For further analysis, we plotted the scatter plot of popularity vs. instrumentalness and the scatter plot of popularity vs. danceability.
The plot on the left shows popularity vs. instrumentalness. We can see that the points are mostly concentrated at the ends of the x-axis, and there is a tendency for the popularity to decrease as the instrumentalness rises. In addition, we also find that almost all points with high popularity are concentrated in the region where the instrumentalness is particularly small (upper left corner).
4.5 Spotify VS Metacritic VS RYM
Do albums with high ratings also have high popularity?
To answer this question, we drew scatter plots of Spotify popularity and metacritic rating as well as scatter plots of Spotify popularity and Rate Your Music rating. We can see that the distribution of these two plots is about the same.
- Firstly, most of the points are concentrated in the medium rating position.
- Second, the ratings of albums with low Spotify popularity are usually at an average level, and then the range of ratings of albums with high Spotify popularity is very large. This means the popular albums can be lowly rated or highly rated; we cannot say that an popular album must be good or bad.
- In addition, the curve fitted by geom_smooth tells us that albums with extreme low or extreme high ratings are usually more popular. This sounds quite reasonable. Because, high quality albums with high ratings are popular with the masses, while albums with low ratings, which we usually call catchy songs, are also very popular on the web. After all, in this day and age, the attributes of society are entertaining.

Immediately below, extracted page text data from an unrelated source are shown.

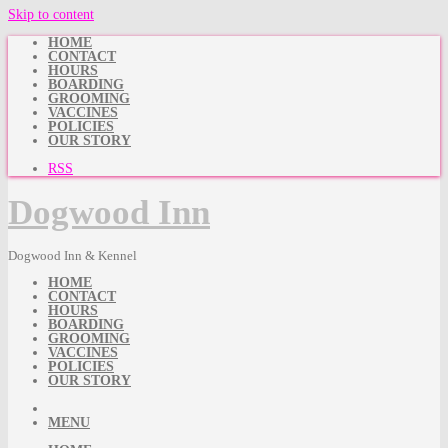
Skip to content
HOME
CONTACT
HOURS
BOARDING
GROOMING
VACCINES
POLICIES
OUR STORY
RSS
Dogwood Inn
Dogwood Inn & Kennel
HOME
CONTACT
HOURS
BOARDING
GROOMING
VACCINES
POLICIES
OUR STORY
MENU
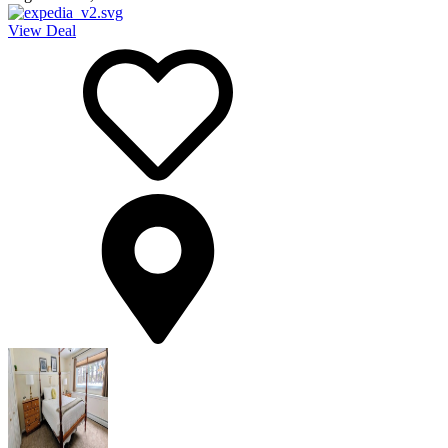
View Deal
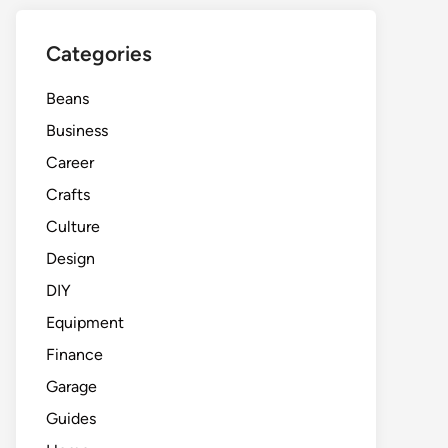
Categories
Beans
Business
Career
Crafts
Culture
Design
DIY
Equipment
Finance
Garage
Guides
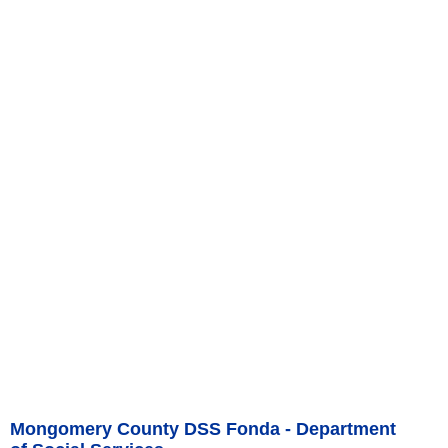
Mongomery County DSS Fonda - Department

The following two graphs show the relationship between Spotify popularity and metacritic rating as well as the relationship between Spotify popularity and Rate Your Music rating in different years. Although in general, the trends and distribution of these graphs are similar to the ones we just mentioned, in some years, there are some edge cases that lead to subtle changes in the situation. For example, in the second graph below, which shows Spotify popularity and Rate Your Music rating, in 2021, albums with higher ratings no longer enjoy higher popularity, which is a curious phenomenon. A closer look reveals that there is an outlier that causes the fitted curve to shift downward.
In order to better analyze the relationship between popularity and rating, and considering that these are all continuous variables, we plotted the Parallel coordinate plot and properly changed the order of the variables for better observation.

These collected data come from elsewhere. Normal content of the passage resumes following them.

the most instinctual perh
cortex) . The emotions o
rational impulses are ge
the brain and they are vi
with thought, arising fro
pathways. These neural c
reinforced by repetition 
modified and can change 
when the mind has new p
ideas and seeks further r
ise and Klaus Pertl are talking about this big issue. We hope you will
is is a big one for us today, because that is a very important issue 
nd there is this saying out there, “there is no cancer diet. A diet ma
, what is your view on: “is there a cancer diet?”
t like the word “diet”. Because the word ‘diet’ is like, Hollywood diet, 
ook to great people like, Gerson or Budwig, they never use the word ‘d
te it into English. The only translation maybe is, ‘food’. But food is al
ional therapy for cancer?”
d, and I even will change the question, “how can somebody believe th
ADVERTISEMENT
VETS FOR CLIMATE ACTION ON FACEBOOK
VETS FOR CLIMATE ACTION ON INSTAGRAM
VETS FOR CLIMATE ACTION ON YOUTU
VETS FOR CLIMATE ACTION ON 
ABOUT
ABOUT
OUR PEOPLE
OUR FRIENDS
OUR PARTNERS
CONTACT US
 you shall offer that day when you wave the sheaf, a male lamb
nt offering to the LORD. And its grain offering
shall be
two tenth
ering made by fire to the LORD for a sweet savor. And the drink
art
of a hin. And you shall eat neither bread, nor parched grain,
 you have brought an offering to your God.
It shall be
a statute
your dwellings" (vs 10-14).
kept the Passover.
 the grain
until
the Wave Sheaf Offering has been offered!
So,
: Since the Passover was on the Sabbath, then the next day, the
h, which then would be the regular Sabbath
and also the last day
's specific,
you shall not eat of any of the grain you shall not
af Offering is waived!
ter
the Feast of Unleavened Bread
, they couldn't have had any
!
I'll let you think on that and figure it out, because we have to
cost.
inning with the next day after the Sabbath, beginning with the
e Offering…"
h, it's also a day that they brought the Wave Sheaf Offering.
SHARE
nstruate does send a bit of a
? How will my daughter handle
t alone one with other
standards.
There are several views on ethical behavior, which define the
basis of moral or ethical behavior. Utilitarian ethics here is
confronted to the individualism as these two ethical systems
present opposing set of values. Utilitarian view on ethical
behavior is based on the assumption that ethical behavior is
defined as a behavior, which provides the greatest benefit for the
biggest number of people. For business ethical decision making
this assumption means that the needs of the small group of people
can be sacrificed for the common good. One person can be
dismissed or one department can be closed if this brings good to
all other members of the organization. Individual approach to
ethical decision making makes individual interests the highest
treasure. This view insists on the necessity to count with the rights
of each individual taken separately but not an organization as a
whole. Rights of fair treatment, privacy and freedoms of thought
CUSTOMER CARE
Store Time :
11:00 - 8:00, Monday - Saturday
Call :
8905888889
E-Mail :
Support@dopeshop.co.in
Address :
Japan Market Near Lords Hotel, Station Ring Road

Overall, the relationship between the five variables looks like a capital M, which means that the majority of albums fall within a range where high ratings and low popularity are associated overall. This corresponds to the graph we just presented, where the center of the graph is in the lower right corner. Of course, there are some exceptions in the Parallel coordinate plot, such as the inverted M. These are albums with low ratings but very high popularity.

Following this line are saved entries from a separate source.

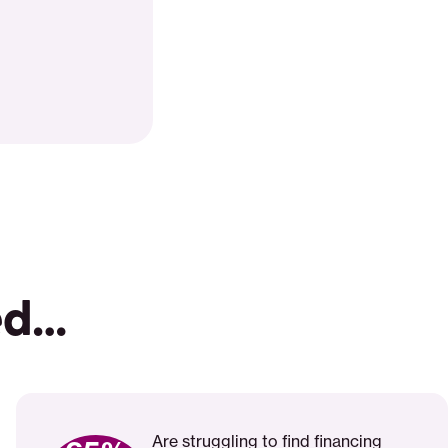
ed…
Are struggling to find financing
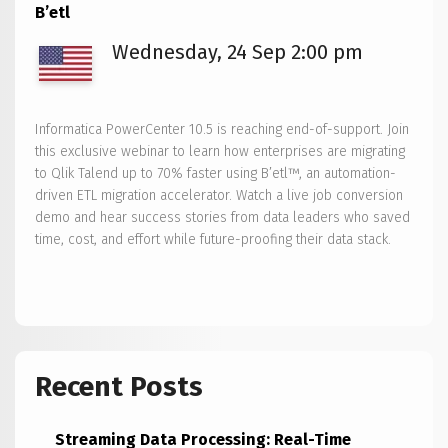
B’etl
Wednesday, 24 Sep 2:00 pm
Informatica PowerCenter 10.5 is reaching end-of-support. Join
this exclusive webinar to learn how enterprises are migrating
to Qlik Talend up to 70% faster using B’etl™, an automation-
driven ETL migration accelerator. Watch a live job conversion
demo and hear success stories from data leaders who saved
time, cost, and effort while future-proofing their data stack.
Recent Posts
Streaming Data Processing: Real-Time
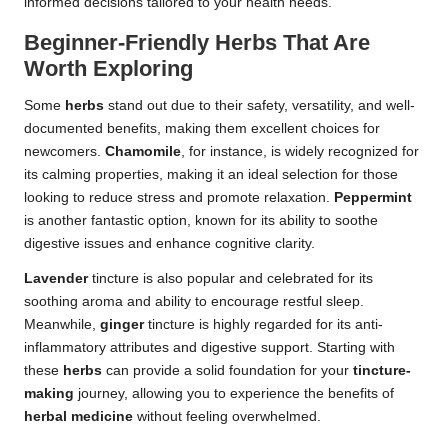
informed decisions tailored to your health needs.
Beginner-Friendly Herbs That Are
Worth Exploring
Some
herbs
stand out due to their safety, versatility, and well-
documented benefits, making them excellent choices for
newcomers.
Chamomile
, for instance, is widely recognized for
its calming properties, making it an ideal selection for those
looking to reduce stress and promote relaxation.
Peppermint
is another fantastic option, known for its ability to soothe
digestive issues and enhance cognitive clarity.
Lavender
tincture is also popular and celebrated for its
soothing aroma and ability to encourage restful sleep.
Meanwhile,
ginger
tincture is highly regarded for its anti-
inflammatory attributes and digestive support. Starting with
these
herbs
can provide a solid foundation for your
tincture-
making
journey, allowing you to experience the benefits of
herbal medicine
without feeling overwhelmed.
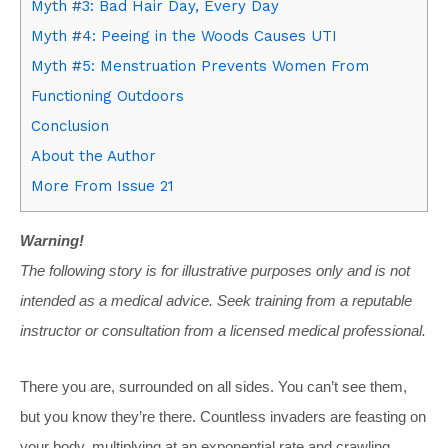
Myth #3: Bad Hair Day, Every Day
Myth #4: Peeing in the Woods Causes UTI
Myth #5: Menstruation Prevents Women From
Functioning Outdoors
Conclusion
About the Author
More From Issue 21
Warning!
The following story is for illustrative purposes only and is not
intended as a medical advice. Seek training from a reputable
instructor or consultation from a licensed medical professional.
There you are, surrounded on all sides. You can’t see them,
but you know they’re there. Countless invaders are feasting on
your body, multiplying at an exponential rate and crawling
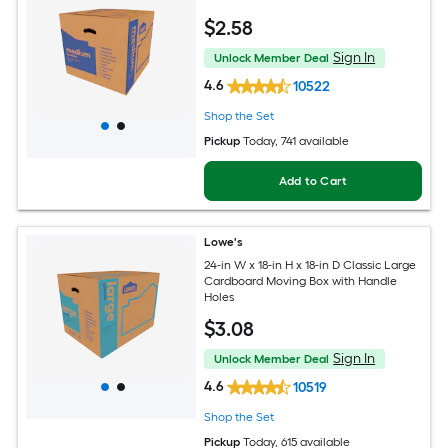
$
2
.58
Sign In
Unlock Member Deal
4.6
10522
Shop the Set
Pickup
Today
, 741 available
Add to Cart
Lowe's
24-in W x 18-in H x 18-in D Classic Large
Cardboard Moving Box with Handle
Holes
$
3
.08
Sign In
Unlock Member Deal
4.6
10519
Shop the Set
Pickup
Today
, 615 available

Below is the Parallel coordinate plot by year, and we can see that in addition to showing the overall trend, the exceptions, i.e., the inverted M shape, become more and more pronounced as the year increases.
We can see that in 2018, the number of inverted M shapes lines is small and they do not stand out, meaning that the minimum popularity is not high. However, in 2022, there are more albums that have this very low rating, yet are extremely popular, both in terms of minimum, maximum and median popularity.
Perhaps this is related to the gradual popularity of short videos and their viral spread of catchphrases. In any case, it seems to show that our time is being occupied by entertainment little by little.